Thursday, August 02, 2007

Other Thoughts

K, here's a poem I wrote a while back. The last line is something odd that someone odd actually said to me, and the rest of the poem grew out of there. Please leave a comment and let me know what you think this might be about. I am wondering if it's clear enough.



Have to find something else to think about

That man has a hook arm

Metal, impenetrable arms

Wait—How does he pick his nose?

Dead fish in the marketplace, grey, cold, dead

Almost out of money; have to return to work soon

Razor blade, poisonous, keen

Where are my house keys!?

Okay, they're in my pocket

I can’t do this

No drinking fountain on this damned bus

Blood, worms, dust

Forever unused bottles of nail polish and perfume

Our little bridge over the Napa River going by

A stop, and there goes Captain Hook

More Mexicans get on

The barren future

Getting sleepy

My headrest is gone

You



Awake again

Where are we!?

Downtown, all the people, moving, unmoved

So thirsty, always now

Foamy, spongy food; all I get anymore

Is that Tina Davidson? Has she heard?

Just look away--Can she see?

Uncomfortable bench, no seatbelts

Rusted, sinking nobody

Mouth dry, needing kisses

Have to pee, have to hold it

Always, always, have to hold the liquids in

Time to clip my nails again; no reminder

Last month is swallowing me

Train of thought slipping

You



Quickly, anything else

Scientific advances within the last hundred years

(not ENOUGH!)

Mom's meatballs

A kitten, and fleas sucking the life out of it

Frowning Arabian crossing guard, sweaty

Should have seen the signs

STOP

A bit ill; no more corn flakes at home

Chuck's baptism, creepy, necessary?

Guy across the aisle looks like a turtle, wizened

Cracking world made of solid ice

A bell, a light, a lurch!

Now down the stairs, left, right, left

Yellowing, lumpy mayonnaise spilt on the counter last night

No one to clean it up

No one to clean it up for

Cold, insensitive smiley faces, like stars

Distorted by the atmosphere, rushing blindly past

Gamma rays on my head, hungrily biting my face and neck

Raining that day, not like today

Powdered misery, just add water

Shouldn't have eaten those microwaveable nachos for breakfast

Pushing the pavement with my feet

Should have learned to cook for myself

You



Have to let go

I waste too much time

What does despair taste like? Does it taste ugly?
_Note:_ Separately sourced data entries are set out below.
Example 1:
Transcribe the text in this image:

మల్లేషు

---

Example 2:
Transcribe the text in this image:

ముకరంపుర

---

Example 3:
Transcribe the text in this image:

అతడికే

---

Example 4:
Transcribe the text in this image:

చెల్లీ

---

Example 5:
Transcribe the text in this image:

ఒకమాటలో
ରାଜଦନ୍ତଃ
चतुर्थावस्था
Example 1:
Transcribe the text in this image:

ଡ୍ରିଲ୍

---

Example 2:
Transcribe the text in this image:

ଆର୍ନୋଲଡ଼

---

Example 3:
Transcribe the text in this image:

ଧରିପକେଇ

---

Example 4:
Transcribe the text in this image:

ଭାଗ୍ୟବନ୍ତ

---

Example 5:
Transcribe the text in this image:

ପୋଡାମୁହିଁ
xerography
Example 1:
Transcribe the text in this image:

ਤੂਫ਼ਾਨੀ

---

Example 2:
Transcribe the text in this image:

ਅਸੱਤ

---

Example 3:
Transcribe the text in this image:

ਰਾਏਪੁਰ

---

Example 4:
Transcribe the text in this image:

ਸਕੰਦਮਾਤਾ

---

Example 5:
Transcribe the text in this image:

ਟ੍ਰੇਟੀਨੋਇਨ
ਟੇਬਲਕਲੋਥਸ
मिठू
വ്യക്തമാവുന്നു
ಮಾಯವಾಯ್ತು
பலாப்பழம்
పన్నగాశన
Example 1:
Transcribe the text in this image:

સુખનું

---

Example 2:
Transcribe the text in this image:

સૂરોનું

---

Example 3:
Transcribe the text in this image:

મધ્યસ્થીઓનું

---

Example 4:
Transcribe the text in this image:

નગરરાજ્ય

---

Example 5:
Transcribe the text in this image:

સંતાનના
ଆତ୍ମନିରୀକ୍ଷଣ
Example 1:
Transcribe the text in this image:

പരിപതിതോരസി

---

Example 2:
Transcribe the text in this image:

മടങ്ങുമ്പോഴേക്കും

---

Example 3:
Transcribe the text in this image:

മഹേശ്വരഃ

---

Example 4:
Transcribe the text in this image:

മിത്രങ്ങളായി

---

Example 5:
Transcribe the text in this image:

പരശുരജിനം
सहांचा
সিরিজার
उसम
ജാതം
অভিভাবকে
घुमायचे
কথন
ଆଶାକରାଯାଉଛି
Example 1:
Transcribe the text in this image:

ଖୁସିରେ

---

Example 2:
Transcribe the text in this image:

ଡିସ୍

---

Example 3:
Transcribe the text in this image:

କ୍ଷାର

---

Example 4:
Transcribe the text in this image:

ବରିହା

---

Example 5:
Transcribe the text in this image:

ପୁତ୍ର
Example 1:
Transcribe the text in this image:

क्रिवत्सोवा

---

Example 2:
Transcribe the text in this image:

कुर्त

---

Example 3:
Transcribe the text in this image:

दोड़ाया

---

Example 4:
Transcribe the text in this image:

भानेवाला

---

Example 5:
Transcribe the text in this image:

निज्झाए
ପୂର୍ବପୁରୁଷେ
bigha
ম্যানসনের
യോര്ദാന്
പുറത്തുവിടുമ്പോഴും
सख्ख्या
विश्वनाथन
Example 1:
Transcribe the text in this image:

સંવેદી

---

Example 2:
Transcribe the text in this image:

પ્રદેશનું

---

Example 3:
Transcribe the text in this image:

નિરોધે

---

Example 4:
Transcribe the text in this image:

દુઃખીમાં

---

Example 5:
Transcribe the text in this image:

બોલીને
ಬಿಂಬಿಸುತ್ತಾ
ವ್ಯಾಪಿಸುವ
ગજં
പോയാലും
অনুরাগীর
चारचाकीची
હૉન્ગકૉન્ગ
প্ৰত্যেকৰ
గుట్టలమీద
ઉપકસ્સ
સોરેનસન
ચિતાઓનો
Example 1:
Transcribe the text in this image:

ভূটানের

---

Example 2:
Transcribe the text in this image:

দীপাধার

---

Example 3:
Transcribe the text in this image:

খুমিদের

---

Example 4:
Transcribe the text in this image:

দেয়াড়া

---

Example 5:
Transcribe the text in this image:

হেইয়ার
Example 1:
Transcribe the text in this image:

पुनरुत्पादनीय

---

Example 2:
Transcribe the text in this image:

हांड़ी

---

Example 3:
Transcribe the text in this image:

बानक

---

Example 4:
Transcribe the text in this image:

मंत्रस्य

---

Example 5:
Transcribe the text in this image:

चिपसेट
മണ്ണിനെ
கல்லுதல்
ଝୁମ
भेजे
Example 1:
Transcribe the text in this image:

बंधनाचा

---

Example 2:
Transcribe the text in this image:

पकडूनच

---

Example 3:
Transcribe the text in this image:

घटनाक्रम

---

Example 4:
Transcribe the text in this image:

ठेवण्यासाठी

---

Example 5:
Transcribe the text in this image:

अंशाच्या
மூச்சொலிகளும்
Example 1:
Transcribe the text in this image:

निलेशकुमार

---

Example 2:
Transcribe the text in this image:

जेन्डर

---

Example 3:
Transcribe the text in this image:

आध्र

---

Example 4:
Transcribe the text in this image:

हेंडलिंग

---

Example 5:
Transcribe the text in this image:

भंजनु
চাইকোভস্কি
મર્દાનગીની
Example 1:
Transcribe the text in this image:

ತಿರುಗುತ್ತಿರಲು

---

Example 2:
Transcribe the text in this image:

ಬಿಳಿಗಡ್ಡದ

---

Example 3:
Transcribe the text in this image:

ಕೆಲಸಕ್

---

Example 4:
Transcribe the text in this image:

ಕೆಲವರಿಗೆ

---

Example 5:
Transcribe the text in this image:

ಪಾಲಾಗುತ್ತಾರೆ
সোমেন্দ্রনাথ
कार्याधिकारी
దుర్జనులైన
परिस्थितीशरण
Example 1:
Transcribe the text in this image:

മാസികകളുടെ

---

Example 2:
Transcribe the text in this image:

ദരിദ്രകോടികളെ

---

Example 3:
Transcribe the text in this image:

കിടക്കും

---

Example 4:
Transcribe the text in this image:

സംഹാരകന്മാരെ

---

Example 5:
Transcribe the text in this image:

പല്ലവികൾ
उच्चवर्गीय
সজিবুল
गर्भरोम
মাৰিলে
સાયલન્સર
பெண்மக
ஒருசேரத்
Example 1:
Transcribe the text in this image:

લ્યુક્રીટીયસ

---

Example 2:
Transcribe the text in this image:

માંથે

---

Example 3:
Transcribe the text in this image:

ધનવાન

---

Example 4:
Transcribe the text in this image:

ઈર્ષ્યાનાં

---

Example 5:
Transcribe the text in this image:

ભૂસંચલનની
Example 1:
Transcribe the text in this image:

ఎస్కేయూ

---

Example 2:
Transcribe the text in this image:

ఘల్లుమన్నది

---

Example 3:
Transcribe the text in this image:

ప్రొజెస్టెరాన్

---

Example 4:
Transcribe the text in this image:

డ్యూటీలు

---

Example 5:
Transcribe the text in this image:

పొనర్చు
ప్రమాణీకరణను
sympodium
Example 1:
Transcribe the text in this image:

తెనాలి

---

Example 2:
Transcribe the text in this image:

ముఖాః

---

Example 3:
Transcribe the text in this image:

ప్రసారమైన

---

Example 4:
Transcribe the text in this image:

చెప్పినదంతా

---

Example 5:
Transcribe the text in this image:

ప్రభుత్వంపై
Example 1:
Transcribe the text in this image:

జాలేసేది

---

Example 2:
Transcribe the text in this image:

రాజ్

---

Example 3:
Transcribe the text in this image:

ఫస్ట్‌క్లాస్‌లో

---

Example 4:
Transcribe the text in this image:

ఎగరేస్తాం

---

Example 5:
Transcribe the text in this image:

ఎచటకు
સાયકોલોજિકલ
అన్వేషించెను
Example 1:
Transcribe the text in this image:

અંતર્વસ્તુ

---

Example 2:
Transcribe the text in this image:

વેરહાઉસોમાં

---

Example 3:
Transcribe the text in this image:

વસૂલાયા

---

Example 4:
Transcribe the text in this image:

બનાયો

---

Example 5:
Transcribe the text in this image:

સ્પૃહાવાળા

Gouging blade in a dying wrist

Spiral checkerboard in my eyelids, hell

Here at last; the grass looks nice, green

Need to call Mom back

The empty spot of ceiling over our bed

Linoleum composure, easily wiped off

No one to clean it up for, either

How sad the caretaker woman must feel, no teeth

All her friends deep in plots against her

How do you spell resolution? How do you do it?

My shadow is being midgety right now

Falling across the erect slabs of marble

I can’t help but step on him, on you

Veins pumping black tarry sadness

Here I am, here.

Can't ever make some people happy

But I still bring flowers

You


I only think of you when I run out of other thoughts

4 comments:

Anonymous said...

Robbie, I really like this poem! It shows a person making the long trek to a cemetery, and his attempt at thinking of anything but the lover he will visit who has committed suicide. There are a few lines that I don't get though. One is the reference to the empty spot above the bed, and the other is Chuck's baptism. Are they significant or just random thoughts?

Vandersun said...

The ending is sweet. But if this is how your mind works, whoa. Don't wanna be in there.

...Just wanna be next to it when whatever you're thinking comes out, then I can laugh and puzzle.

pinetree said...

It took me a couple of reads, but most things do. This poem is what your mom said, except I can't imagine any person at home/on the bus/wandering through town/at the cemetary, except for you. You might say this character is far too "idiosyncratic" to be anyone else, whether that was intentional or not.

pinetree said...

P.S. The style of this poem also reminded me of Astro City Comics.